As the largest minority shareholder owning an 18.37% stake, the role hitherto played by the SP Group, was always one of guardianship with an aim to protect the best interests of the Tata group. The SP Group had always used its voting rights as a shareholder for the best interest of the Tata Group. It is a matter of record that prior to the year 2000, when the Tata Trusts, being Public Charitable Trusts, couldn’t exercise their voting rights , the same being held by a Public Trustee, the SP Group voted to protect the best interests of the Tata Group.
In 2012, when Mr. Cyrus Mistry accepted the position of Chairman of Tata Sons, it was not only with a sense of pride, but also with a sense of duty as an ‘insider’ on the Board of Tata Sons. The Tata Group was going through significant change. A generation of Tata leaders were retiring with implications on the future governance of the Group. Several of these leaders who were retiring from the Board of Tata Sons also served as Trustees of the majority shareholders - Tata Trusts. It is in this context that Mr. Mistry set about trying to establish a governance structure that would institutionalize accountability, and create the right checks and balances, without contravening the new SEBI Insider Trading law that regulated the flow of information across all stakeholders. Unfortunately, he was removed in October 2016, when he attempted to implement these governance reforms.

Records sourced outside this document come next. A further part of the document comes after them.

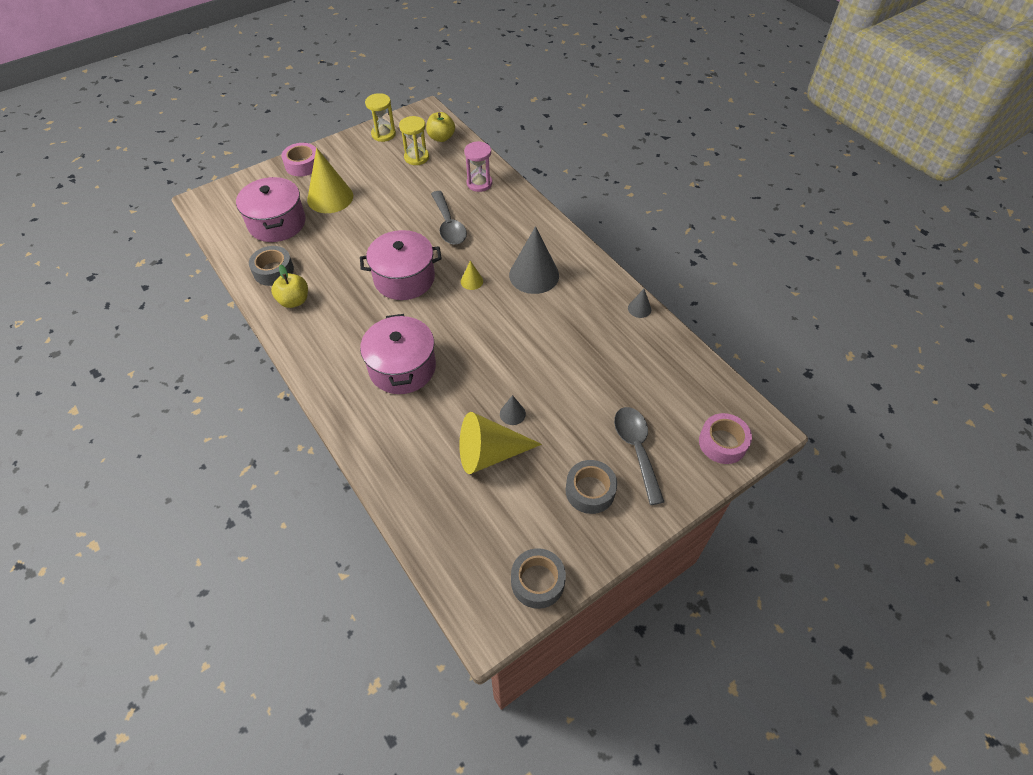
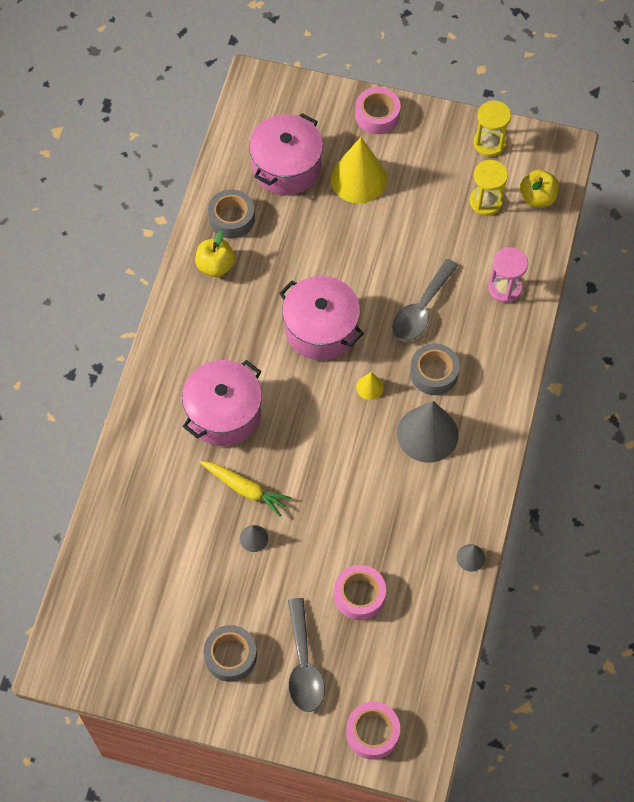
camera: 50 degrees right, 10 degrees up
(470, 394) = (245, 489): none -> yellow carrot
(490, 453) = (200, 551): yellow cone -> none
(537, 581) = (118, 675): grey tape -> grey tape (434, 373)
(612, 382) = (359, 595): none -> pink tape
(636, 449) = (303, 665): grey spoon -> grey spoon turned 135 degrees clockwise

It is extremely unfortunate that the current leadership of Tata Sons has not only continued to take value destructive business decisions in a misguided effort to prove a point in these proceedings. It is a matter of public record that several issues identified years earlier, continue to plague the group. Be it the operations of Tata Steel UK, where over the last three years alone the operational losses have increased by an additional 11,000 crores, or the Group’s aviation businesses. These actions, or lack thereof, have meant that the total debt in the major Tata group companies has increased by approximately Rs 100,000 crores in the last three years. Excluding TCS, the last quarters losses of all the listed group companies of approximately 14,000 crores causes great concern. Unfortunately, the impact of these actions continue to hurt minority shareholders, be it the SP Group at Tata Sons or the millions of shareholders of the listed companies in the Tata Group.
Tata Sons has amplified its institutional efforts to suppress and inflict irreparable harm on the SP Group, in the midst of a global crisis triggered by the COVID Pandemic. The 150 year old SP Group – is the second largest construction group in the country, executing projects of national significance in India and abroad. The Mistry family were in the midst of raising funds against the security of their personal assets to meet the crisis arising from the global pandemic. This move was undertaken to protect the livelihoods of its 60,000 employees and over 100,000 migrant workers. The action by Tata Sons to block this crucial fund raise, without any heed for the collateral consequences is the latest demonstration of their vindictive mind-set.
The current situation has forced the Mistry family to sit back and reflect on the past, present and possible future for all stakeholders. The past oppressive actions, and the latest vindictive move by Tata Sons that impact the livelihoods of the wider SP Group community leads to the inexplicable conclusion that the mutual co-existence of both groups at Tata Sons would be infeasible. The SP-Tata relationship spanning over 70 years, was forged on mutual trust, good faith, and friendship. Today, it is with a heavy heart that the Mistry family believes that a separation of interests would best serve all stakeholder groups.”